The Giants made him the 11th overall pick of the 2000 draft. As a rookie, Dayne rushed for 770 yards and scored five touchdowns for the NFC champions. He and Tiki Barber quickly became the Thunder and Lightning backfield. His 1,888 total rushing yards in his first three seasons were a higher total than seven of the top 10 rushers in Giants history had in their first three seasons with the team.
But Dayne's rushing totals declined in his second and third seasons as Barber ascended to become one of the NFL's most productive running backs. Dayne still had high hopes of increasing his production in 2003, but he never stepped foot on the field. And to his critics, Dayne is another Giants first-round draft choice that has not panned out. But Dayne insists it's still premature to make that determination.
"I would say, mainly, if you are a fan and you come and watch the games, you can kind of see what was going on," Dayne said. "I don't want to say too much about it, but you look on paper, people are saying, `Oh, he isn't doing anything yet.'
"I didn't get the opportunity. But then after a while I kind of saw it wasn't me. I came in in great shape. I was running fast and doing everything they asked me to do. I still didn't get to play. I couldn't make coach start playing me. I couldn't really change his feelings. That was the whole thing, and I just wanted the opportunity to show what I could do. I've always had to prove one thing or another. People said I was too big, or I gained weight, and that was why I was too slow or didn't score. (But) you don't see too many big running backs like me that get out there and run with the guys and do everything all the smaller guys can do. Once I get a chance to show what I can do, hopefully I'll prove to everybody I can do those things."
Dayne is noticeably more relaxed and comfortable this year. He talks and laughs easily with teammates like Shaun Williams and Brian Mitchell, who are also regulars at the winter workouts. And Dayne has found the silver lining in last year's dark cloud of a season: his body got a break from the pounding that is inescapable in football.

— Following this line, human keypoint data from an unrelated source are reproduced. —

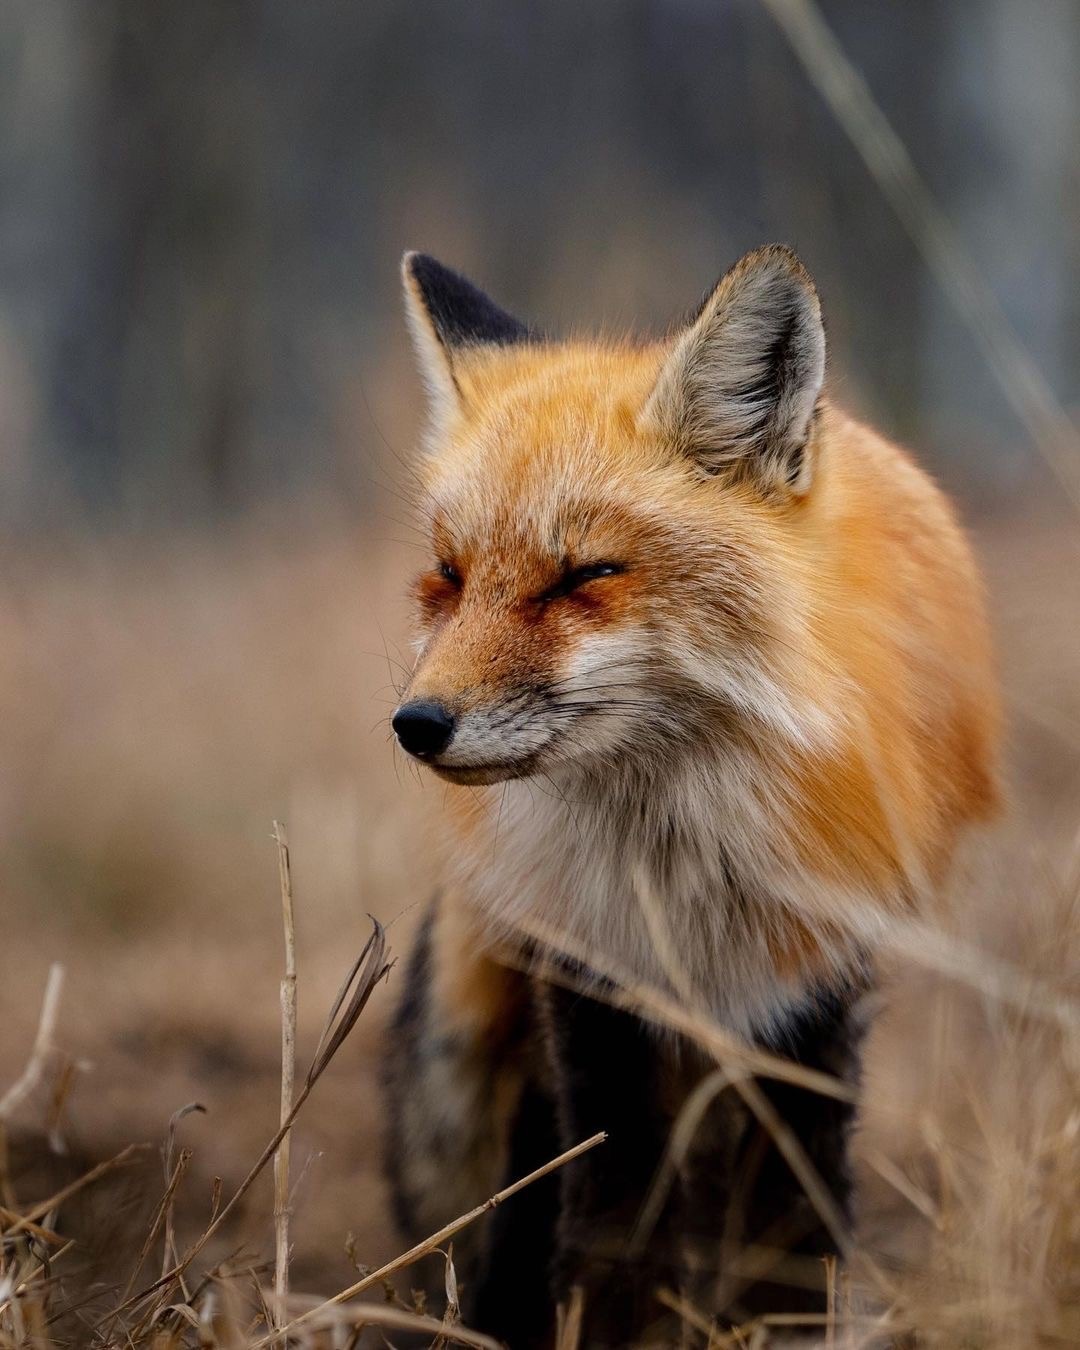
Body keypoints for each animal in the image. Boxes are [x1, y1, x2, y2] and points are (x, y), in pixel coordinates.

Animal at [383, 248, 999, 1344]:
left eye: (584, 575)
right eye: (449, 578)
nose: (418, 724)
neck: (687, 873)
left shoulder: (814, 1000)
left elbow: (793, 1245)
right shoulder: (591, 998)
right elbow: (602, 1249)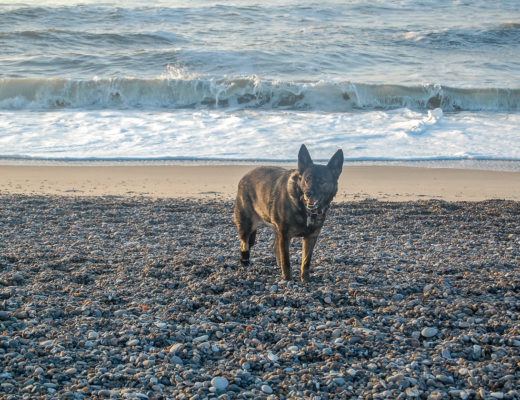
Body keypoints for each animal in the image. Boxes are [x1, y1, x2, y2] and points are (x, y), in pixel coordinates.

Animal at [234, 145, 344, 282]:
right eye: (307, 179)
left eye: (322, 181)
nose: (308, 193)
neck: (304, 208)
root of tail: (245, 176)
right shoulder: (285, 236)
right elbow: (286, 260)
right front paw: (287, 278)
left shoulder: (310, 237)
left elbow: (306, 261)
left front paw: (305, 279)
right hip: (247, 223)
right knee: (244, 243)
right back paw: (245, 261)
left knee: (274, 246)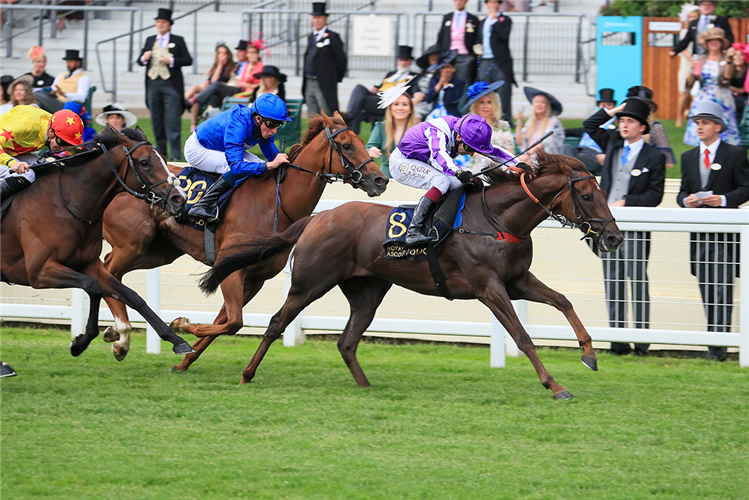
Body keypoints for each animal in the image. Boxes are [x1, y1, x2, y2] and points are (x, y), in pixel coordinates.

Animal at [0, 127, 196, 358]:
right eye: (145, 162)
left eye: (164, 159)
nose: (180, 199)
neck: (67, 203)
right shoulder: (39, 271)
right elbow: (93, 287)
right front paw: (81, 342)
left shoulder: (89, 264)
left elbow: (133, 296)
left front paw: (178, 340)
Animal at [100, 112, 388, 364]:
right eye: (347, 146)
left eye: (363, 143)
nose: (380, 180)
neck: (276, 203)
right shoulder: (231, 272)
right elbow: (234, 322)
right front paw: (182, 326)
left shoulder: (255, 279)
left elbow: (225, 321)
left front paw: (184, 361)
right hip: (133, 244)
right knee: (108, 272)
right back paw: (120, 336)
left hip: (157, 251)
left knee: (109, 267)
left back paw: (115, 332)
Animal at [199, 151, 624, 398]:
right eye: (587, 196)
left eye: (603, 192)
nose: (614, 237)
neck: (497, 220)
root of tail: (319, 217)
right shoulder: (489, 287)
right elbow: (522, 336)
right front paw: (555, 385)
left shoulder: (517, 281)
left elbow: (563, 301)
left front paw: (589, 354)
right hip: (309, 283)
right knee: (275, 324)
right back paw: (245, 374)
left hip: (368, 291)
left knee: (347, 341)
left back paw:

"I feel great," he said. "I can still help the team, I am still young, my legs have never really had bad injuries and I am ready to play. I have a great attitude about football and I love the game."
And after a year as a reluctant spectator, Dayne has never been more determined to succeed as a player.
"It's almost like your first time you got thrown into a big game and you really helped the team win, and how you feel excited about your team and about how you played," he said. "I am just ready to go. I'm anxious to play and I'm ready to start winning again. Especially after my first year being here, when we went to the Super Bowl, I thought it would be a regular thing. But when we didn't make it back the next few years it was tough - it was tougher than anything. Just losing, I hate to lose."
"I am getting another opportunity and I have to go out and handle it the best way I can. Whatever coach asks me to do I'm going to do. Getting ready for the season and then not getting an opportunity to play fueled my desire. It made me do what I have to do to win and to help the team."